Doink the Clown v. Sid Garrison

And then another historic moment as this year goes down the drain, as Vince announces that Jack Tunney has declared that there can only be one Doink from now on and no more multiple Doinks.  So to replace the other Doinks, Doink introduces his new little person sidekick, Dink.  This is a real thing that happened on TV and the actual explanation for that thing, I shit you not.  Vince thinks this is the FUNNIEST SHIT EVER, PAL.  This had to be killing Matt Borne because it’s just painfully pandering garbage, as they do the standard thing with the midget running around being wacky, and Doink quickly finishes Sid with the Whoopie Cushion at 0:59.  This was completely embarrassing to watch as a fan, the kind of shit where it’s clearly just trying to appeal to literal children.  Actually with the Santa Claus stuff and kid ring announcer that’s pretty much a theme for the show this week.  Wrestling for actual 6 year olds.  0 for 5.
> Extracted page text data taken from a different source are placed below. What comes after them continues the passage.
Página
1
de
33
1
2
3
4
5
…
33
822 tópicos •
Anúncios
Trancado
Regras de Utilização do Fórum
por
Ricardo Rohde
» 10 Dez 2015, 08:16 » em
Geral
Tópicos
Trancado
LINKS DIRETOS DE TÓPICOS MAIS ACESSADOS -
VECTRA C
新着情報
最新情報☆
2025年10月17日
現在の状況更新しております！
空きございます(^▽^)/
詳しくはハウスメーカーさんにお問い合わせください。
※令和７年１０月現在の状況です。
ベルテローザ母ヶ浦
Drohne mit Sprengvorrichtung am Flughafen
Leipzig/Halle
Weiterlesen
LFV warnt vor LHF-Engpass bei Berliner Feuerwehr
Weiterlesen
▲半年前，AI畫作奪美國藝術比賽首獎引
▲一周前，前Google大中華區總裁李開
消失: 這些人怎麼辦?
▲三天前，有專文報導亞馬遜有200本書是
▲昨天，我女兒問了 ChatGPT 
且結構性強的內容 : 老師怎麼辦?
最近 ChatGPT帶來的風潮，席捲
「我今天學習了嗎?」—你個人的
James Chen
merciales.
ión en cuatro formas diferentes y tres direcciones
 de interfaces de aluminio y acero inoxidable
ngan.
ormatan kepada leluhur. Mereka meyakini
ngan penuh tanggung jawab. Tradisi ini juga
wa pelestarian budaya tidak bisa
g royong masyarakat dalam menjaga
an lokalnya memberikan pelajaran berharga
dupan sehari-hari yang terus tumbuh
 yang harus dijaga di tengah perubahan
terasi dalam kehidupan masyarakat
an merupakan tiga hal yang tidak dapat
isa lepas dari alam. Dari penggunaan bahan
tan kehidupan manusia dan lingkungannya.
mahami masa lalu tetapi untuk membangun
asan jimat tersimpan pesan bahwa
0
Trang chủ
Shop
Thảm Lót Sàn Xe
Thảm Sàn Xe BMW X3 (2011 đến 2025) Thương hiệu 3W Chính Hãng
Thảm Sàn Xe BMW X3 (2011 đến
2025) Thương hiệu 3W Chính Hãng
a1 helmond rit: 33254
Meanwhile, we get to the educational component of the show, as we learn how to spell some guy’s name and he gets thrown out of a country music talent agency.

Crush v. Paul Jones

Obviously not the much more famous Paul Jones, or the even more famous Led Zeppelin bass player John Paul Jones.  In case there was some confusion.  Crush with a superkick and he puts the boots to Jones with his martial artistry and follows with a press slam.  And the Head Vice finishes at 1:51.  0 for 6.

Face to Face!  With Jim Ross!

Pierre is still injured, so Jacques does a solo interview where he puts over the Toronto Blue Jays while Johnny Polo makes duck face at the camera.  Speaking of saying no to drugs.

Next week:  Marty Jannetty!  Diesel!  1-2-3 Kid!  Men on a Mission!  Ludvig Borga!

And we finish with a “musical reprise” of this week’s happenings.

THIS SHOW…is just SO BAD.  And with Vince going through some stuff it’s not getting any better until Wrestlemania.